**TASK OBJECTIVE**
Beginning at the top of the entries below, retype each line exactly until the line containing "RX3 de un lugar a otro." has been written out; include no pictures and no later lines.

[TASK INPUT — start]

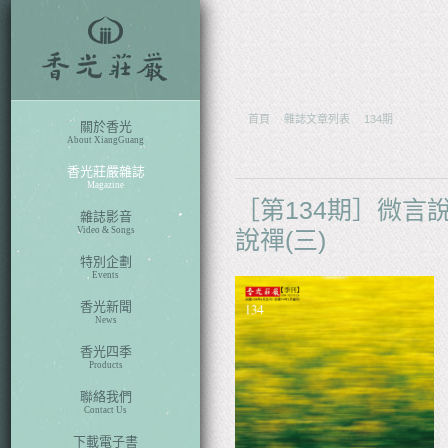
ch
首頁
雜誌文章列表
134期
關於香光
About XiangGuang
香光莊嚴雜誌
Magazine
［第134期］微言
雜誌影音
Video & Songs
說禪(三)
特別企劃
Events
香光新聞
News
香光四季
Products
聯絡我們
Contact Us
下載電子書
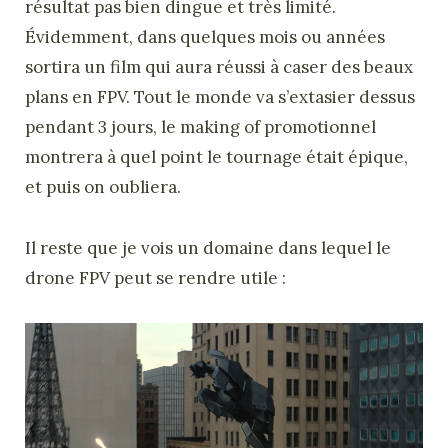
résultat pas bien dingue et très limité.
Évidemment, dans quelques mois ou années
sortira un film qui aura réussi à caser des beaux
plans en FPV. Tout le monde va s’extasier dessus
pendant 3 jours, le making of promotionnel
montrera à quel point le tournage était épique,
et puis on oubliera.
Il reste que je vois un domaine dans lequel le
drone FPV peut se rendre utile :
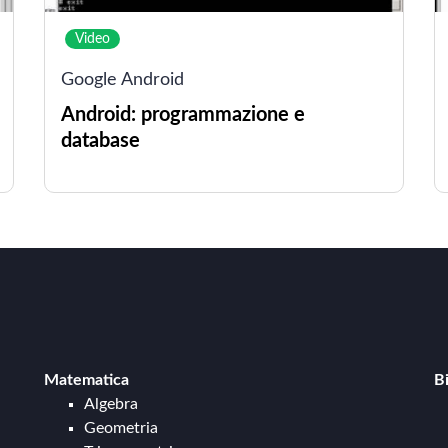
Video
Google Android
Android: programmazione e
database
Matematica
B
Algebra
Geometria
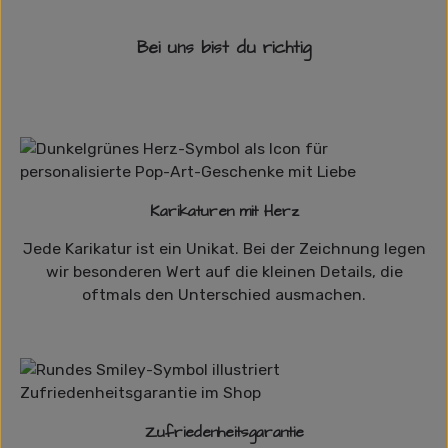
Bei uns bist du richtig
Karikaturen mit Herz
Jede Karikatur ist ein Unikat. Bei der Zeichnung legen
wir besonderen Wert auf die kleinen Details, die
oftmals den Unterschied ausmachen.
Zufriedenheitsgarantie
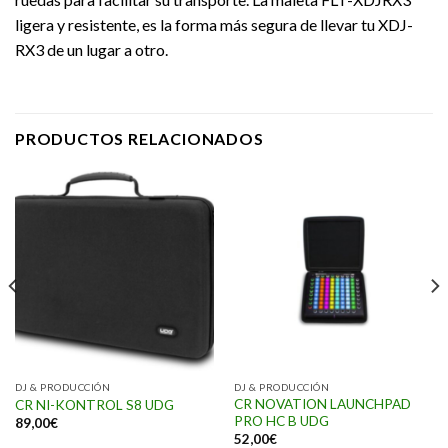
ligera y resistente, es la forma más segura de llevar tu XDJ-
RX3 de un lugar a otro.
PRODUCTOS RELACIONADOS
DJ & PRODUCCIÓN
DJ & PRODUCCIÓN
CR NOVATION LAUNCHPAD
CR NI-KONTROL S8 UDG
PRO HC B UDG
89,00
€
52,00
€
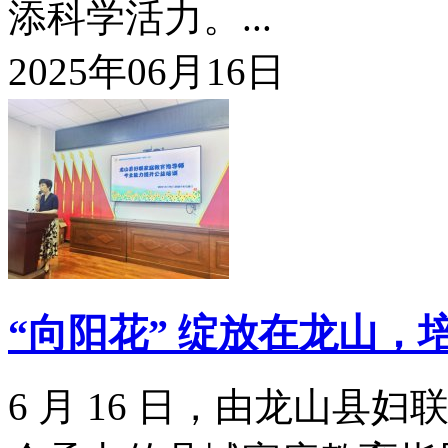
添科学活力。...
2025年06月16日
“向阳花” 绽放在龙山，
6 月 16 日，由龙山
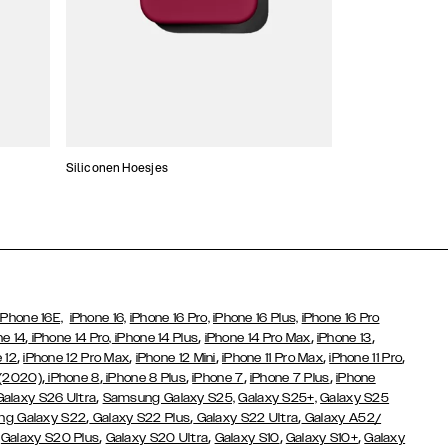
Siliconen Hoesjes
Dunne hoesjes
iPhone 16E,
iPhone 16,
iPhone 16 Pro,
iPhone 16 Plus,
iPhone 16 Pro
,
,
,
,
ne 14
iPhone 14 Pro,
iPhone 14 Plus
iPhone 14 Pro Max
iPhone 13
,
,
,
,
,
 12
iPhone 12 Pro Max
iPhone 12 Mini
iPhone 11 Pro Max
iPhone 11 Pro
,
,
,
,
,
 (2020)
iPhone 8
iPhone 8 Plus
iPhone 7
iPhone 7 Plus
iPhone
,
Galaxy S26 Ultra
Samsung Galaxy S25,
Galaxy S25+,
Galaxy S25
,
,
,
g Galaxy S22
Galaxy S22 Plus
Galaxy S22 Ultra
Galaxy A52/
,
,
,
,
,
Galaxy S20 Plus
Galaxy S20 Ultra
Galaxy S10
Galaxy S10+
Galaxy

[TASK INPUT — finish]

**WRITTEN RESPONSE**
ch
首頁
雜誌文章列表
134期
關於香光
About XiangGuang
香光莊嚴雜誌
Magazine
［第134期］微言
雜誌影音
Video & Songs
說禪(三)
特別企劃
Events
香光新聞
News
香光四季
Products
聯絡我們
Contact Us
下載電子書
résultat pas bien dingue et très limité.
Évidemment, dans quelques mois ou années
sortira un film qui aura réussi à caser des beaux
plans en FPV. Tout le monde va s’extasier dessus
pendant 3 jours, le making of promotionnel
montrera à quel point le tournage était épique,
et puis on oubliera.
Il reste que je vois un domaine dans lequel le
drone FPV peut se rendre utile :
Video
Google Android
Android: programmazione e
database
Matematica
B
Algebra
Geometria
Bei uns bist du richtig
Karikaturen mit Herz
Jede Karikatur ist ein Unikat. Bei der Zeichnung legen
wir besonderen Wert auf die kleinen Details, die
oftmals den Unterschied ausmachen.
Zufriedenheitsgarantie
ligera y resistente, es la forma más segura de llevar tu XDJ-
RX3 de un lugar a otro.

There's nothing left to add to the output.